According to historian Marc Knobel, "With its share of uncertainties and fears, the epidemic has also been instrumentalized for antisemitic purposes". For fellow historian Emmanuel Debono, "In moments of crisis, movements that bring together fairly heterogeneous fringes of the population such as the Yellow Vests, there is a focus, at one point or another, on the Jews". However, Wieviorka notes that the antisemitism of the Yellow Vests is that of "secondary episodes, on the fringes, rather distinct from the message carried by the movement as a whole".

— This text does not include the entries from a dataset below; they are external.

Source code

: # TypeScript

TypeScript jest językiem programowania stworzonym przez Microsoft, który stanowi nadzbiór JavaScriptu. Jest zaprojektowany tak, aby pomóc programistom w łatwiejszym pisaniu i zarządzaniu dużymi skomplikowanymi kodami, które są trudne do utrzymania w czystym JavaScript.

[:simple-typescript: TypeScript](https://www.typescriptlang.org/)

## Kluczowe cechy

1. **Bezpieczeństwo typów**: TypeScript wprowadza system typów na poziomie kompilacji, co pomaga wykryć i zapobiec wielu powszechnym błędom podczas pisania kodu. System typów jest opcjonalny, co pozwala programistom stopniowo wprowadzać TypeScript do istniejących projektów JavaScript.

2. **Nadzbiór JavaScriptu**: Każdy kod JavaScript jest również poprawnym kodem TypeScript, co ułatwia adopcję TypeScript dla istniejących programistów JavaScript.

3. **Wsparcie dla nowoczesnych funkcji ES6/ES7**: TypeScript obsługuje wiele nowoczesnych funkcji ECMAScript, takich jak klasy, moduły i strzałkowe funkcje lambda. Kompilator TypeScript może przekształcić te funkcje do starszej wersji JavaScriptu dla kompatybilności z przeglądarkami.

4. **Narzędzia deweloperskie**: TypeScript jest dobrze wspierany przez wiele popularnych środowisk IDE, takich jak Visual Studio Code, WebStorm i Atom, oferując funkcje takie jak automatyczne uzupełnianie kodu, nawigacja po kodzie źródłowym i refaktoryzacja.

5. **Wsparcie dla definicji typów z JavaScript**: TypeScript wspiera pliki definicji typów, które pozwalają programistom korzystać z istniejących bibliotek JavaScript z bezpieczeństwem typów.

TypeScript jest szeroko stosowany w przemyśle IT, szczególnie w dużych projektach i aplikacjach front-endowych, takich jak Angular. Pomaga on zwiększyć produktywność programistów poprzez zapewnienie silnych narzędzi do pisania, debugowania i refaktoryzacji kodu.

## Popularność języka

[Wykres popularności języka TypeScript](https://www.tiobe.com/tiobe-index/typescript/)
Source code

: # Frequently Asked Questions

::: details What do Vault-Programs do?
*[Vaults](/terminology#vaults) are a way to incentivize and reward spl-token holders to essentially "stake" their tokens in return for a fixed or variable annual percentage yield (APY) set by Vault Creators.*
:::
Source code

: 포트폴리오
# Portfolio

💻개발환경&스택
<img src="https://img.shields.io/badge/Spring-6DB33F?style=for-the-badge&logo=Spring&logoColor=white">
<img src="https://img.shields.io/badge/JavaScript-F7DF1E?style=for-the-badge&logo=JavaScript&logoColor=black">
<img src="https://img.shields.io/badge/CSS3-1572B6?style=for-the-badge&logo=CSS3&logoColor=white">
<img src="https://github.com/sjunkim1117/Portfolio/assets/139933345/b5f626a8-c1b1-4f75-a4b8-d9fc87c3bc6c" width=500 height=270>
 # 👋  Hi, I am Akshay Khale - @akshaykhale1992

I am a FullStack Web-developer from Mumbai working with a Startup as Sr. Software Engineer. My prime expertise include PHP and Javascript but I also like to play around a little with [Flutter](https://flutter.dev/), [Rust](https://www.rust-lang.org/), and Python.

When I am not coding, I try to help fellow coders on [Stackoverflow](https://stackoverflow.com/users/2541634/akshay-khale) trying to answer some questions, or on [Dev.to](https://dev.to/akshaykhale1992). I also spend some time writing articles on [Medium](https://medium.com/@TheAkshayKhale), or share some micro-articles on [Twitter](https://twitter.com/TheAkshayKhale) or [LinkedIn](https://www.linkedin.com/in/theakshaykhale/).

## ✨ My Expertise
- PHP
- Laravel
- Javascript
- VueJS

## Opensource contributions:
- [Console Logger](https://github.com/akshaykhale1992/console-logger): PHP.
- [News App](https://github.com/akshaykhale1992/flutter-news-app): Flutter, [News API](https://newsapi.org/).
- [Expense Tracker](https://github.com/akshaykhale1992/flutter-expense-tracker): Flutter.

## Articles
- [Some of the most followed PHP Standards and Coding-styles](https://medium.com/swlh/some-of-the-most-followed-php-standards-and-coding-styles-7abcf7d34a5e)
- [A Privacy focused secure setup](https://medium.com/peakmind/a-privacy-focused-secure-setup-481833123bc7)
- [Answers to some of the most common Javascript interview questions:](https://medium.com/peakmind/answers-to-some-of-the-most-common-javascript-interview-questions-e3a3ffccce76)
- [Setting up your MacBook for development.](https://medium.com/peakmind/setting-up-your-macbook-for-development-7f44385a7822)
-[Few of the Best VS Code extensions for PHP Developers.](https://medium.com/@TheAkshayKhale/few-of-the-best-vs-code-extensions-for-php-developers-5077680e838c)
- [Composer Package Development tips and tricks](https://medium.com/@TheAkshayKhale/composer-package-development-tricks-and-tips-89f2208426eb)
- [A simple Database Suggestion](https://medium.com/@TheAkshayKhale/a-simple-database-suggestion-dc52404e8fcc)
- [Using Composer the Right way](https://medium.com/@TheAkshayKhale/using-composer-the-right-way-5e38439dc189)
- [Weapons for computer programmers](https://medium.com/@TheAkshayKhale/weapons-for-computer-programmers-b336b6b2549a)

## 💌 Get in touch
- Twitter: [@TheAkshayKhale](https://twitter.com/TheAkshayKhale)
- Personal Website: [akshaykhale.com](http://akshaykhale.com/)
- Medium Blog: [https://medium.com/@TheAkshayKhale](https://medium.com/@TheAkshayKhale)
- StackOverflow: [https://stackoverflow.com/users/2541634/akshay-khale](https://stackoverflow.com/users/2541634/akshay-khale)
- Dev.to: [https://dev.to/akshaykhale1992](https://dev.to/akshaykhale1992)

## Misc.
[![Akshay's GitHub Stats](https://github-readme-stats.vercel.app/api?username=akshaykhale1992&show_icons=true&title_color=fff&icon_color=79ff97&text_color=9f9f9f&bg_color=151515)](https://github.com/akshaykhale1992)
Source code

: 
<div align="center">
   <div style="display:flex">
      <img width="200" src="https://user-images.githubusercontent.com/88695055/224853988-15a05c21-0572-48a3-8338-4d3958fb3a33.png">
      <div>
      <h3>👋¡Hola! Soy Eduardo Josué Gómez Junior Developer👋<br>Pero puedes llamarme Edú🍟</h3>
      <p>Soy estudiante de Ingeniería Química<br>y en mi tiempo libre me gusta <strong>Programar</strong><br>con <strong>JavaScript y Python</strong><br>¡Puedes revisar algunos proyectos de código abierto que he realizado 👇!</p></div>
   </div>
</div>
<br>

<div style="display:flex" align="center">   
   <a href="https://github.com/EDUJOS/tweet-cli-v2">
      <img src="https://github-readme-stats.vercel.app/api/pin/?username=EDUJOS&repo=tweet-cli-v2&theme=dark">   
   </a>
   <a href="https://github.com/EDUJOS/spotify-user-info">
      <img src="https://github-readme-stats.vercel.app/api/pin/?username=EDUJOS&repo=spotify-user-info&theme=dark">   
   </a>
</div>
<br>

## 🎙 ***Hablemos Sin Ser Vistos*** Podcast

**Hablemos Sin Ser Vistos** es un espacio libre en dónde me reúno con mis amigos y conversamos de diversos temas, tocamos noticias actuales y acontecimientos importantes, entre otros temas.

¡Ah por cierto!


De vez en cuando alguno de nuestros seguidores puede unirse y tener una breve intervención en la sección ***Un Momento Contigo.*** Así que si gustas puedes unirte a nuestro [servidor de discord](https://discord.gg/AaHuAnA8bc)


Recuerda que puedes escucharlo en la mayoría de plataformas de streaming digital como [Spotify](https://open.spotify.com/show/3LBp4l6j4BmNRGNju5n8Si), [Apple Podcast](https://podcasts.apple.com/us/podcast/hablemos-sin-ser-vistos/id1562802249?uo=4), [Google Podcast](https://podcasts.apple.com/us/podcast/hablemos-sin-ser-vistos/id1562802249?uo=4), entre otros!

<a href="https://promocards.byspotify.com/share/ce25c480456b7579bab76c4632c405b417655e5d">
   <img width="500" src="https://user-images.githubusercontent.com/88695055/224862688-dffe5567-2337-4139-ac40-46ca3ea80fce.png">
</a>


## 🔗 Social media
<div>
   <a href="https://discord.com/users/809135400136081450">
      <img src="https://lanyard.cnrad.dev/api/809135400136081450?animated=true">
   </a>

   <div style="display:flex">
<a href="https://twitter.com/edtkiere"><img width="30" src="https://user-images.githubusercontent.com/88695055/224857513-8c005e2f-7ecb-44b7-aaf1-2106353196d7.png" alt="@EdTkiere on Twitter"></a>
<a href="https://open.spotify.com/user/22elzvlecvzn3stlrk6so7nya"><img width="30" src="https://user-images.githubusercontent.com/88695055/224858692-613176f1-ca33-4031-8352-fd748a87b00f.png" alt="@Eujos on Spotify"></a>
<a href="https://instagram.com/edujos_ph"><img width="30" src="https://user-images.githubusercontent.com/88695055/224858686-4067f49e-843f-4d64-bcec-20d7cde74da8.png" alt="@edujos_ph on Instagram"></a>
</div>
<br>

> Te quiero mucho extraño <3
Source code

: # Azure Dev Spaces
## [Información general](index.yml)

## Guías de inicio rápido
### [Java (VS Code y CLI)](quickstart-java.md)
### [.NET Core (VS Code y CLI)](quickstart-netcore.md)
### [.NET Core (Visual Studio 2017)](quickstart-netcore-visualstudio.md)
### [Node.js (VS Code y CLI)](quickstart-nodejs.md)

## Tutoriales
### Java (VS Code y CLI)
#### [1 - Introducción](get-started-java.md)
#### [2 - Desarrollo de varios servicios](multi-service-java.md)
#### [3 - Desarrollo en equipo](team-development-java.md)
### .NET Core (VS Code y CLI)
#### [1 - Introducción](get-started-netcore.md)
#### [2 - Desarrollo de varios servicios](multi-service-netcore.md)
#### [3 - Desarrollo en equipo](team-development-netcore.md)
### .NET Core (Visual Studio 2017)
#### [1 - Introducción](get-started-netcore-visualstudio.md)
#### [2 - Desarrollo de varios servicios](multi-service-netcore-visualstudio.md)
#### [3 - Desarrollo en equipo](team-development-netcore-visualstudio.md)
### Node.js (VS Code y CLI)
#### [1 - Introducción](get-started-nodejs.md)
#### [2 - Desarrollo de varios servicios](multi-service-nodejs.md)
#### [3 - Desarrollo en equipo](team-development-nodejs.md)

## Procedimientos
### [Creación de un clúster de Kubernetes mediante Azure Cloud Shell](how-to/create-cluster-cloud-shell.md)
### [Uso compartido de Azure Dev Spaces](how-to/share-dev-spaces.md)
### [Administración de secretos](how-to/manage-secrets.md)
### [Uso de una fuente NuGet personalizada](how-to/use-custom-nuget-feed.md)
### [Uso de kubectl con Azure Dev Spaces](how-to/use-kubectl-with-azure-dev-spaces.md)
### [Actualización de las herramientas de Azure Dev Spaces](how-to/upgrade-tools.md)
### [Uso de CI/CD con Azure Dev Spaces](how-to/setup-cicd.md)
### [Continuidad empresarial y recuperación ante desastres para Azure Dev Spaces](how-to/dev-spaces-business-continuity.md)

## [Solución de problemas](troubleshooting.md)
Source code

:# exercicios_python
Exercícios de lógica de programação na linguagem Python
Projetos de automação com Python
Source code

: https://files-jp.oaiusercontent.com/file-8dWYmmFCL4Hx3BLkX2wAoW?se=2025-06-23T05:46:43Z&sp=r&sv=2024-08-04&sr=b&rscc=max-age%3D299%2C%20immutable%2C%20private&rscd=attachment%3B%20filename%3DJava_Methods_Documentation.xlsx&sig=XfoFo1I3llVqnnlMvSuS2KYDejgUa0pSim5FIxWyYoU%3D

For microbiologist, WHO member and professor emeritus Jean-Pierre Dedet, "the search for someone to blame has been a constant in civilisations faced with a health crisis"; these scapegoats were most often immigrants and Jews. "We can understand these archaic reflexes at a time when epidemics were plagues of mysterious origin ... Today, we know the causes and the processes. It is paradoxical, at a time when technology and communication are at their highest level, that people continue to react irrationally ... there is a lack of knowledge and scientific culture", and "the cacophony of the medical world" adds to misunderstanding. The focus on the Jews is "a reading that simplifies the functioning of a complex world whose ins and outs we do not necessarily understand...", says Debono, "as if Hitler's antisemitism, said to be over, had today given way to other victims (Yellow Vests, Muslims, non-vaccinated against Covid-19 ...) calling for a mobilization against a new persecution. The yellow star would have gone out of history and changed its chest ... the Jews are where we need them to be, even when they are not there". "The fantasy of Jewish omnipresence, which explains everything and its opposite, is difficult if not impossible to extinguish. It functions wonderfully, even in the absence of the Jews. In fact, it functions outside of reality".

== Attitudes ==

Wieviorka says that "without a clear refusal on the part of each demonstrator and of those who urge the crowd to express this type of hatred within the processions, it is to be feared that its presence will be reinforced". The sociologist concludes: "Under no circumstances should we have anything to do with this hatred, we should be surgical in the way we denounce it. I would even say that indifference on this issue is unacceptable" because it is neither anecdotal nor secondary.

At the beginning of September 2021, French Democratic Confederation of Labour (CFDT) Secretary General Laurent Berger described as "infrequent (...) all those who are far-right, who are conspiracy theorists, who are anti-Semites and who, in the end, use this argument to push their ideas". Berger did not want to be lumped in with demonstrators against the health pass.